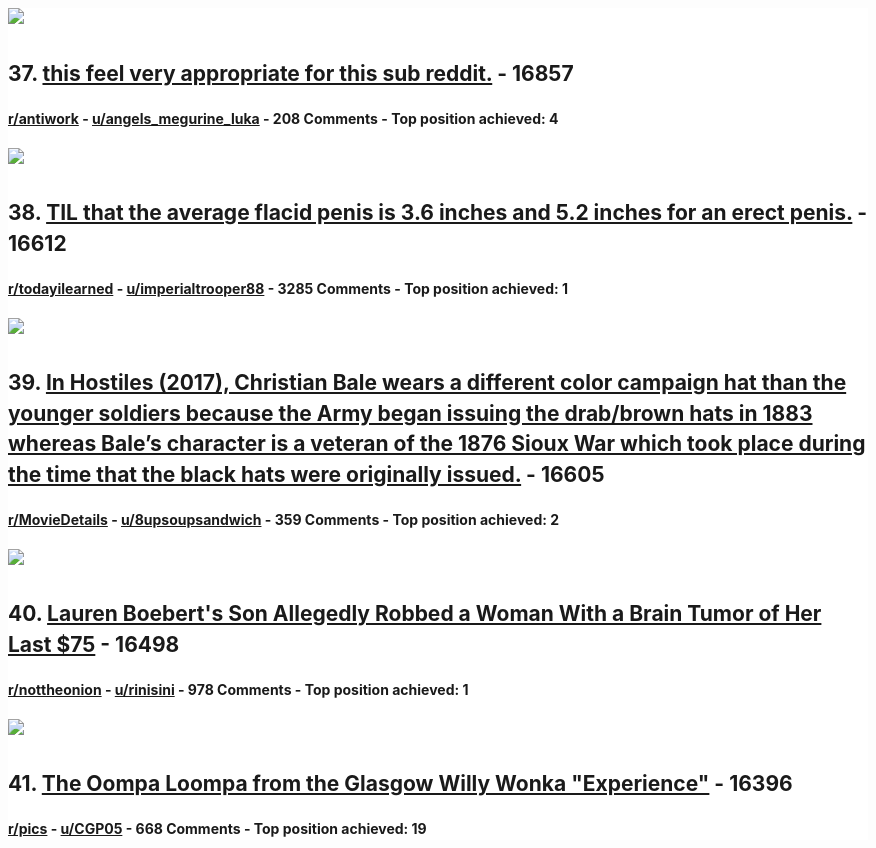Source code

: <a href="https://i.redd.it/zb4odfy25tlc1.jpeg"><img src="https://b.thumbs.redditmedia.com/kc2N__Lme_kvhzrHN7_thJ-elx7KC5IIiquz5X4RqDY.jpg"></img></a>

## 37. [this feel very appropriate for this sub reddit.](http://reddit.com/r/antiwork/comments/1b3qjnx/this_feel_very_appropriate_for_this_sub_reddit/) - 16857
#### [r/antiwork](http://reddit.com/r/antiwork) - [u/angels_megurine_luka](http://reddit.com/u/angels_megurine_luka) - 208 Comments - Top position achieved: 4

<a href="https://i.redd.it/m4ff61sn2plc1.jpeg"><img src="https://b.thumbs.redditmedia.com/p0ShBAmYYMBovNFKgoyEsNaVVqgtrs5fvKgCBuHN7So.jpg"></img></a>

## 38. [TIL that the average flacid penis is 3.6 inches and 5.2 inches for an erect penis.](http://reddit.com/r/todayilearned/comments/1b479p9/til_that_the_average_flacid_penis_is_36_inches/) - 16612
#### [r/todayilearned](http://reddit.com/r/todayilearned) - [u/imperialtrooper88](http://reddit.com/u/imperialtrooper88) - 3285 Comments - Top position achieved: 1

<a href="https://www.healthline.com/health/mens-health/average-penis-size#research"><img src="https://b.thumbs.redditmedia.com/5cNUAvBnbraY_wneQEIdByF0Tob-pFvsHN-fy4aH9LE.jpg"></img></a>

## 39. [In Hostiles (2017), Christian Bale wears a different color campaign hat than the younger soldiers because the Army began issuing the drab/brown hats in 1883 whereas Bale’s character is a veteran of the 1876 Sioux War which took place during the time that the black hats were originally issued.](http://reddit.com/r/MovieDetails/comments/1b3jjru/in_hostiles_2017_christian_bale_wears_a_different/) - 16605
#### [r/MovieDetails](http://reddit.com/r/MovieDetails) - [u/8upsoupsandwich](http://reddit.com/u/8upsoupsandwich) - 359 Comments - Top position achieved: 2

<a href="https://i.redd.it/8kl4xbwo0nlc1.jpeg"><img src="https://b.thumbs.redditmedia.com/UfSP8qprrXkoqVsclvetxQjRPKNUPa4lfESMKIzlIzA.jpg"></img></a>

## 40. [Lauren Boebert's Son Allegedly Robbed a Woman With a Brain Tumor of Her Last $75](http://reddit.com/r/nottheonion/comments/1b3vz4v/lauren_boeberts_son_allegedly_robbed_a_woman_with/) - 16498
#### [r/nottheonion](http://reddit.com/r/nottheonion) - [u/rinisini](http://reddit.com/u/rinisini) - 978 Comments - Top position achieved: 1

<a href="https://www.politicalflare.com/2024/02/lauren-boeberts-son-allegedly-robbed-a-woman-with-a-brain-tumor-of-her-last-75/"><img src="https://a.thumbs.redditmedia.com/IHJ6K7SeloxxrSbcK2i41zbN0Z1fLf7qGmItbuAX7n8.jpg"></img></a>

## 41. [The Oompa Loompa from the Glasgow Willy Wonka "Experience"](http://reddit.com/r/pics/comments/1b3esmi/the_oompa_loompa_from_the_glasgow_willy_wonka/) - 16396
#### [r/pics](http://reddit.com/r/pics) - [u/CGP05](http://reddit.com/u/CGP05) - 668 Comments - Top position achieved: 19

##############################

▶ Task brief
Tally up the lines of the listing containing the word "nottheonion". Give only the total.

▶ Completed exercise
2